Stored items
────────────────────────────────────────
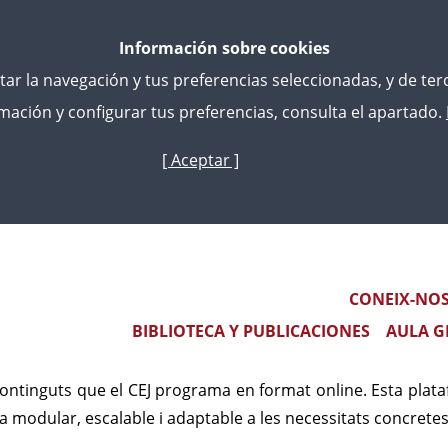
Información sobre cookies
litar la navegación y tus preferencias seleccionadas, y de te
ación y configurar tus preferencias, consulta el apartado.
[ Aceptar ]
Skip
to
ídics
main
content
pus - Centre d'Estudis J
Main navigation
CONEIX-NO
BIBLIOTECA Y PUBLICACIONES
AULA G
 del Centre d'Estudis Jurídics
és un entorn virtual d'ap
continguts que el CEJ programa en format online. Esta plat
a modular, escalable i adaptable a les necessitats concretes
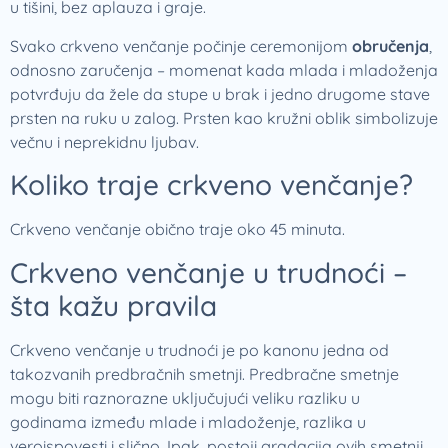
u tišini, bez aplauza i graje.
Svako crkveno venčanje počinje ceremonijom
obručenja
,
odnosno zaručenja – momenat kada mlada i mladoženja
potvrđuju da žele da stupe u brak i jedno drugome stave
prsten na ruku u zalog. Prsten kao kružni oblik simbolizuje
večnu i neprekidnu ljubav.
Koliko traje crkveno venčanje?
Crkveno venčanje obično traje oko 45 minuta.
Crkveno venčanje u trudnoći –
šta kažu pravila
Crkveno venčanje u trudnoći je po kanonu jedna od
takozvanih predbračnih smetnji. Predbračne smetnje
mogu biti raznorazne uključujući veliku razliku u
godinama između mlade i mladoženje, razlika u
veroispovesti i slično. Ipak, postoji gradacija ovih smetnji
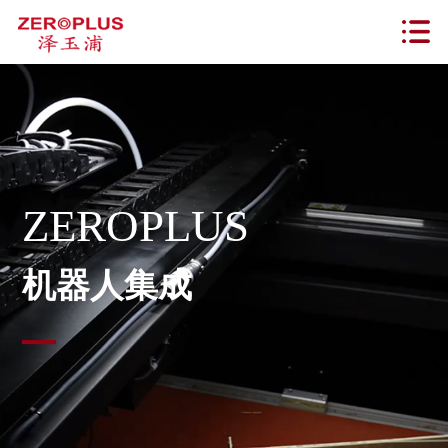
ZEROPLUS
机器人集成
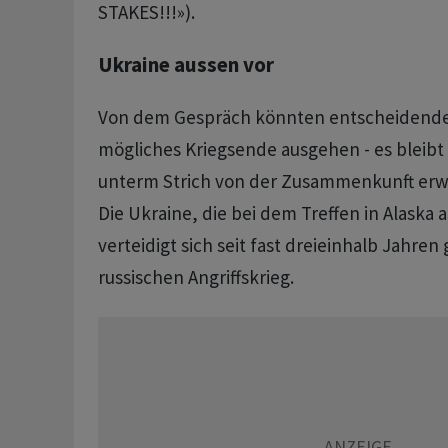
STAKES!!!»).
Ukraine aussen vor
Von dem Gespräch könnten entscheidende 
mögliches Kriegsende ausgehen - es bleibt a
unterm Strich von der Zusammenkunft erw
Die Ukraine, die bei dem Treffen in Alaska a
verteidigt sich seit fast dreieinhalb Jahre
russischen Angriffskrieg.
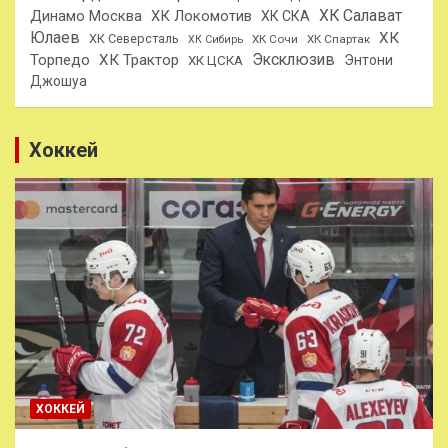
ХК Салават
Динамо Москва
ХК Локомотив
ХК СКА
Юлаев
ХК
ХК Северсталь
ХК Сочи
ХК Спартак
ХК Сибирь
Эксклюзив
Торпедо
ХК Трактор
Энтони
ХК ЦСКА
Джошуа
Хоккей
ХОККЕЙ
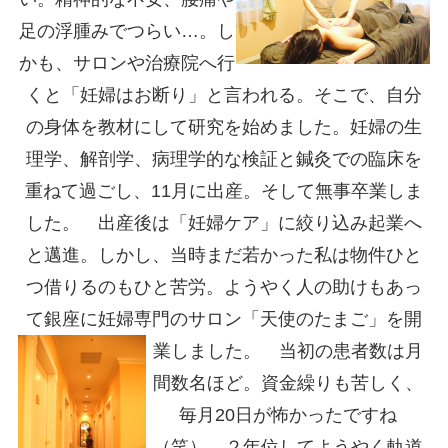
足の浮腫みでつらい…。し
かも、サロンや治療院へ行
くと「妊婦はお断り」と言われる。そこで、自分
の身体を教材にして研究を始めました。妊婦の生
理学、解剖学、病理学的な検証と鍼灸での臨床を
重ねて過ごし、11月に出産。そして無事卒業しま
した。
出産後は「妊婦ケア」に絞り込み起業へ
と邁進。しかし、当時まだ若かった私は物件ひと
つ借りるのもひと苦労。ようやく人の助けもあっ
て銀座に妊婦専門のサロン「天使のたまご」を開
業しました。
当初の患者数は月
間数名ほど。資金繰りも苦しく、
毎月20日が怖かったですね
（笑）。２年位してようやく軌道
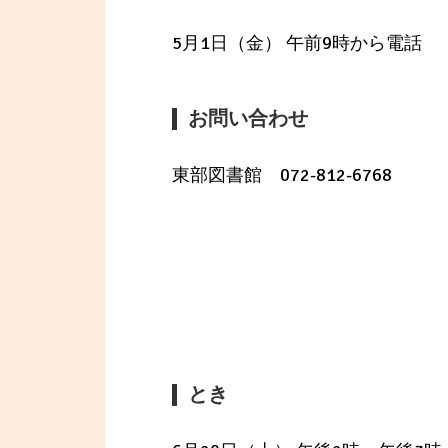
5月1日（金） 午前9時から電話
お問い合わせ
東部図書館 072-812-6768
とき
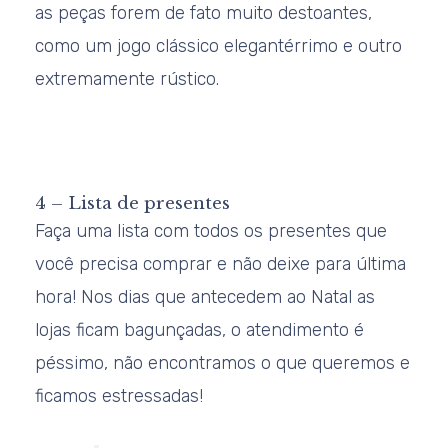
as peças forem de fato muito destoantes,
como um jogo clássico elegantérrimo e outro
extremamente rústico.
4 – Lista de presentes
Faça uma lista com todos os presentes que
você precisa comprar e não deixe para última
hora! Nos dias que antecedem ao Natal as
lojas ficam bagunçadas, o atendimento é
péssimo, não encontramos o que queremos e
ficamos estressadas!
────────────────────────────────────────
__ASSIGNMENT__:
What lines hold the string "venčanje"? Pick them out of the data.

__COMPLETED TASK__:
Svako crkveno venčanje počinje ceremonijom
Koliko traje crkveno venčanje?
Crkveno venčanje obično traje oko 45 minuta.
Crkveno venčanje u trudnoći –
Crkveno venčanje u trudnoći je po kanonu jedna od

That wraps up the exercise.